We were down 21-7 in the third quarter. Momentum clearly shifted when we got a turnover, and this was our chance to come back and win the game. On fourth down, coach called a play specifically designed to one particular player. The player was wide-open in the endzone. It looked like a sure touchdown, but the player dropped a game-changing touchdown pass in front of 50,000 fans and millions more people watching the game on national TV. We went on to lose the game, and as you can imagine that player was absolutely devastated.
Unfortunately, that player was me.
I sat by myself after the game in the locker room feeling as low as I have ever felt in my entire life. Coach Morgan Scalley found me and said something I will never forget: ‘Don’t let this moment define you.’

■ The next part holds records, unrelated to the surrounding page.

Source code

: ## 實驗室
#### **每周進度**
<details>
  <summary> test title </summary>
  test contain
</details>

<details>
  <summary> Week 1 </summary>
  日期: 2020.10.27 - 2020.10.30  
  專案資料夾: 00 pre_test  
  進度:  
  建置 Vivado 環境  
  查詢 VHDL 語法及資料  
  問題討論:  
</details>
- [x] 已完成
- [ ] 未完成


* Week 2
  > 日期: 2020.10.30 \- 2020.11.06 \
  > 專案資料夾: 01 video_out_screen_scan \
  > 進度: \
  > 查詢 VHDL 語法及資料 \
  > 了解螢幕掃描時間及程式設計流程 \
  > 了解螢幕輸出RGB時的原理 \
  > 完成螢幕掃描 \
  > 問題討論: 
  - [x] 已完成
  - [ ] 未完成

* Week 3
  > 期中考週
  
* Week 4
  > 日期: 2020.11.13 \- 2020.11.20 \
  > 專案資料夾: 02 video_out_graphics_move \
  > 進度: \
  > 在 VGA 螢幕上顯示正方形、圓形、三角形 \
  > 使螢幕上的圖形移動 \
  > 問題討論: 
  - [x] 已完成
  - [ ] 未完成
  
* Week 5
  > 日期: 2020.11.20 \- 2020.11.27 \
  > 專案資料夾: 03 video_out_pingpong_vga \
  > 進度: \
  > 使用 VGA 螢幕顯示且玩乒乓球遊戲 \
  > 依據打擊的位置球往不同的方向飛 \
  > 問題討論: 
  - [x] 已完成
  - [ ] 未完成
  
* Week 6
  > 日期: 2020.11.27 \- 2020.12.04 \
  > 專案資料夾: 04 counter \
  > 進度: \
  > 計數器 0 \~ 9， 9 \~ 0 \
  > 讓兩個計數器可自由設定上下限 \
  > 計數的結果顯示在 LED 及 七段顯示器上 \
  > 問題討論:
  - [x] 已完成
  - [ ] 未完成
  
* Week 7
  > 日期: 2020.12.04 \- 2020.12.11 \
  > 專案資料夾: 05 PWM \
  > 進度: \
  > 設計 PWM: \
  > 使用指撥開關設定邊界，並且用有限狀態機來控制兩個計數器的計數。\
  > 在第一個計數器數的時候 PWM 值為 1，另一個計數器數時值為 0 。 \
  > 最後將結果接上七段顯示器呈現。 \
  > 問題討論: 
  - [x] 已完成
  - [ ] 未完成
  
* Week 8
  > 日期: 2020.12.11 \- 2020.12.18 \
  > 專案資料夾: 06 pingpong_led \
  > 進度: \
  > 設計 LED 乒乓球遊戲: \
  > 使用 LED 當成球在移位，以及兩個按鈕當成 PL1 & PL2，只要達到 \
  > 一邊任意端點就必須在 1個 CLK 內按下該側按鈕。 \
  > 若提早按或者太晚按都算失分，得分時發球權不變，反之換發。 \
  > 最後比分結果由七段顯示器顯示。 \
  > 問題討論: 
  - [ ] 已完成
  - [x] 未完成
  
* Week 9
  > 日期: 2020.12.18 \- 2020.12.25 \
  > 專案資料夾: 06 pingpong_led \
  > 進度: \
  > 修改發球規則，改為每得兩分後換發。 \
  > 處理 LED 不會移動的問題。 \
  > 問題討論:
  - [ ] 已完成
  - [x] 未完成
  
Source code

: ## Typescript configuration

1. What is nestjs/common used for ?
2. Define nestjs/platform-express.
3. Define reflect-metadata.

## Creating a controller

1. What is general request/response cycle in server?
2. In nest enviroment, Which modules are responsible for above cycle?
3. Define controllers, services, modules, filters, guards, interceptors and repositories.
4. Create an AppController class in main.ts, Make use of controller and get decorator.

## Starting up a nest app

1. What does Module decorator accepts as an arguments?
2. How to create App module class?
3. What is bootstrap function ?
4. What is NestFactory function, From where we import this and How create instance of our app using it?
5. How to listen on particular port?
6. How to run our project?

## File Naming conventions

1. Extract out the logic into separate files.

Those few words deeply impacted me though I knew going forward would not be easy. During the next few weeks, I remember having to deliberately choose to fight overwhelming feelings of embarrassment, doubt and discouragement; to not give up but to rise above what had happened. I knew I had to keep focused on my personal goals of contributing to the team and earning a full-ride scholarship no matter how difficult it was.
I quickly realized I could react to what happened in three different ways. First, I could let it destroy me. Second, I could let it define me. Or third, I could let it strengthen me. I took the third choice. I fought back and kept working hard to help our team in any way I could. Like Coach Scalley challenged, I determined to not let this one unfortunate experience define me but purposefully chose to have it strengthen me instead.
The team rallied and won the next eight games and made it to the Pac-12 championship. And by the bowl game, I went from ‘walk-on’ to earning a full-ride scholarship.
Failure is inevitable, but how we respond to our failures is what really matters. This is by far the most powerful lesson I’ve learned at the U. I hope we can always build on the experiences we’ve had, the memories we’ve made and friendships we’ve built here at the U, and let them shape the rest of our lives.”